== Records shown ==
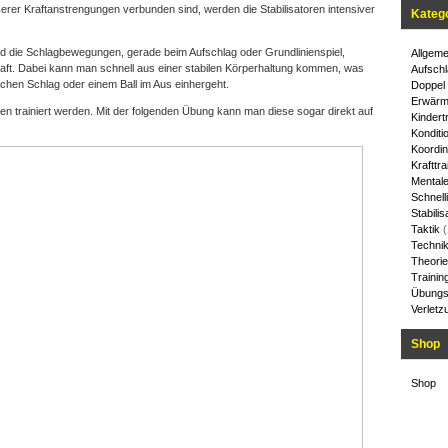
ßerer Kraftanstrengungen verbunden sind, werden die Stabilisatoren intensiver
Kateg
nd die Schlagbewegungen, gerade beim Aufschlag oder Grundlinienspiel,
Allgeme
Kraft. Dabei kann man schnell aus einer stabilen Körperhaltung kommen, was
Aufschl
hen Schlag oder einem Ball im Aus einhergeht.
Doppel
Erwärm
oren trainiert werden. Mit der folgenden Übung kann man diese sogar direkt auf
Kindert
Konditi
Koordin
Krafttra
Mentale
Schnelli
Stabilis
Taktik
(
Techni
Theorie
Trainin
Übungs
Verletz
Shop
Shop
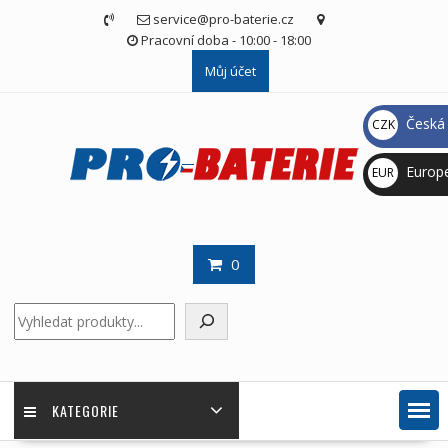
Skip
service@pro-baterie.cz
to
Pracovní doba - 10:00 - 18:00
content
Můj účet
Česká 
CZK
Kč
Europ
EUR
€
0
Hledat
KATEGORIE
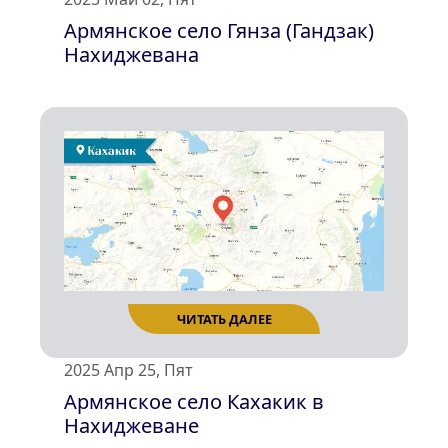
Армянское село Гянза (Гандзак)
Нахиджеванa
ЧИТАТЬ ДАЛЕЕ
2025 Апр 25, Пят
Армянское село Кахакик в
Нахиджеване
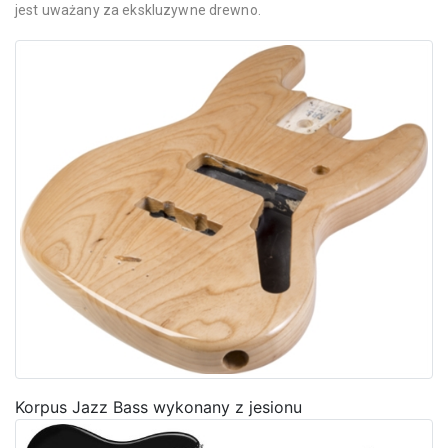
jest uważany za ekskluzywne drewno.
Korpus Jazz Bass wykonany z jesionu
===
== Records shown ==
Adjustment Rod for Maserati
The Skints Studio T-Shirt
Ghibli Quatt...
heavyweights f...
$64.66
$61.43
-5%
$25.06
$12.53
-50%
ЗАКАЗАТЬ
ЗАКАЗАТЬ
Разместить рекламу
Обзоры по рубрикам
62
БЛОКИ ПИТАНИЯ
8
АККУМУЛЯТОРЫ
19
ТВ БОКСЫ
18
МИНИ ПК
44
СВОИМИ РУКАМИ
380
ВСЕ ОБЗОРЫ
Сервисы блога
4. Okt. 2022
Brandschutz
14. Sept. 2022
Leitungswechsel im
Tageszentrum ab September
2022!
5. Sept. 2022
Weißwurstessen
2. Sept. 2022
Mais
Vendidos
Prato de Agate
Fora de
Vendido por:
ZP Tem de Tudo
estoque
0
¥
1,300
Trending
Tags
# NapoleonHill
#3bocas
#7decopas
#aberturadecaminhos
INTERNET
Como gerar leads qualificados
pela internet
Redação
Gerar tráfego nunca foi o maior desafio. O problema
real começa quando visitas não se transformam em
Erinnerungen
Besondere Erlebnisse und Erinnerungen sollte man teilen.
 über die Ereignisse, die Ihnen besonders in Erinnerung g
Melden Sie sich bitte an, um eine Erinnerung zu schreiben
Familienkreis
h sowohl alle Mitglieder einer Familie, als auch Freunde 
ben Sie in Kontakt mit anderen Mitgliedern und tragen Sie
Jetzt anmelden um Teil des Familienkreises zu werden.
===
== Records shown ==
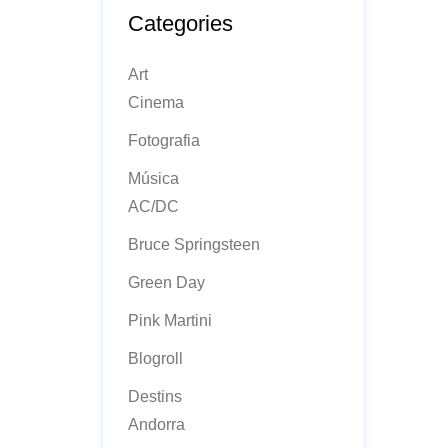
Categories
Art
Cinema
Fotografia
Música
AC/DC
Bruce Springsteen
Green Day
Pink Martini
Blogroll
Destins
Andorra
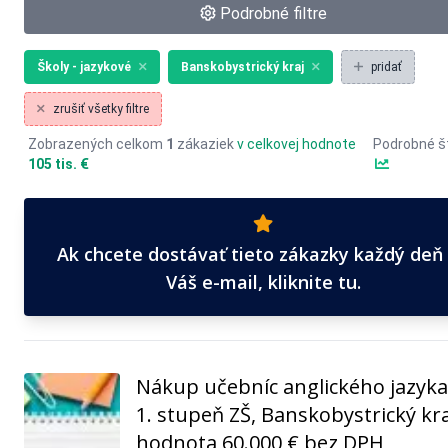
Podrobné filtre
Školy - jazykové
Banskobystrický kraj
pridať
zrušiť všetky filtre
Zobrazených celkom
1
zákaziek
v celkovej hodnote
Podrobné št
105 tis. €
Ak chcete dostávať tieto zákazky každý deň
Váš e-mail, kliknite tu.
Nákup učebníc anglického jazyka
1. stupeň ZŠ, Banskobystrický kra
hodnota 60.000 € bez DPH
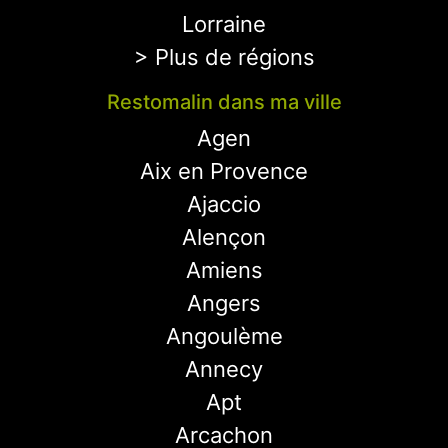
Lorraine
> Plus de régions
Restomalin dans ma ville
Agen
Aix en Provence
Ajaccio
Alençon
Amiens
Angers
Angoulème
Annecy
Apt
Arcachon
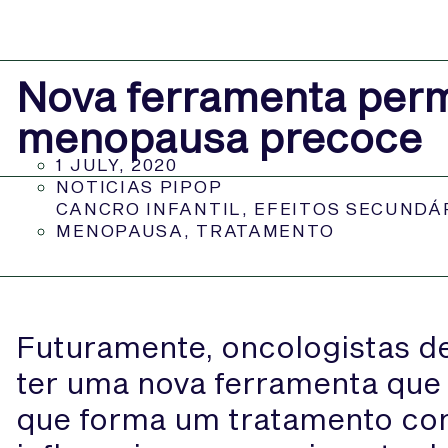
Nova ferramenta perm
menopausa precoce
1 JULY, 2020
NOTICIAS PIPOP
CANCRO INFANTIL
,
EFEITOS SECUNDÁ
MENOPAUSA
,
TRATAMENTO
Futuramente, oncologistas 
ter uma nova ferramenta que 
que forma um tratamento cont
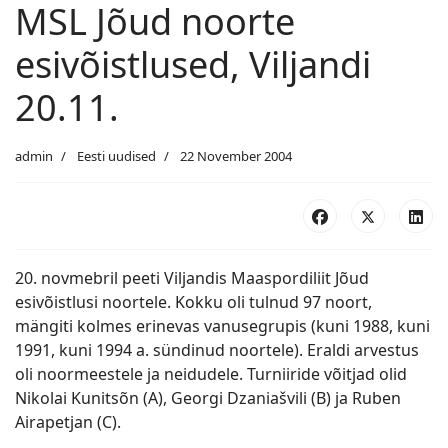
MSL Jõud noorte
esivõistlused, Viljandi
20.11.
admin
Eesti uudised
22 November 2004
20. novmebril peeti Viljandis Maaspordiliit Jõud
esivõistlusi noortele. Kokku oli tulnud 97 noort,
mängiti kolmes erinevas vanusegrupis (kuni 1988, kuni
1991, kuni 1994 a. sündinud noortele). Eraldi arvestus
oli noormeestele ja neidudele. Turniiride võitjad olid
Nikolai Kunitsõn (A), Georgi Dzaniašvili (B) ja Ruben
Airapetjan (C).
===
Where in the records above does the word "Армянское" appear? Copy each line that holds it.

> **Exercise result**
Армянское село Гянза (Гандзак)
Армянское село Кахакик в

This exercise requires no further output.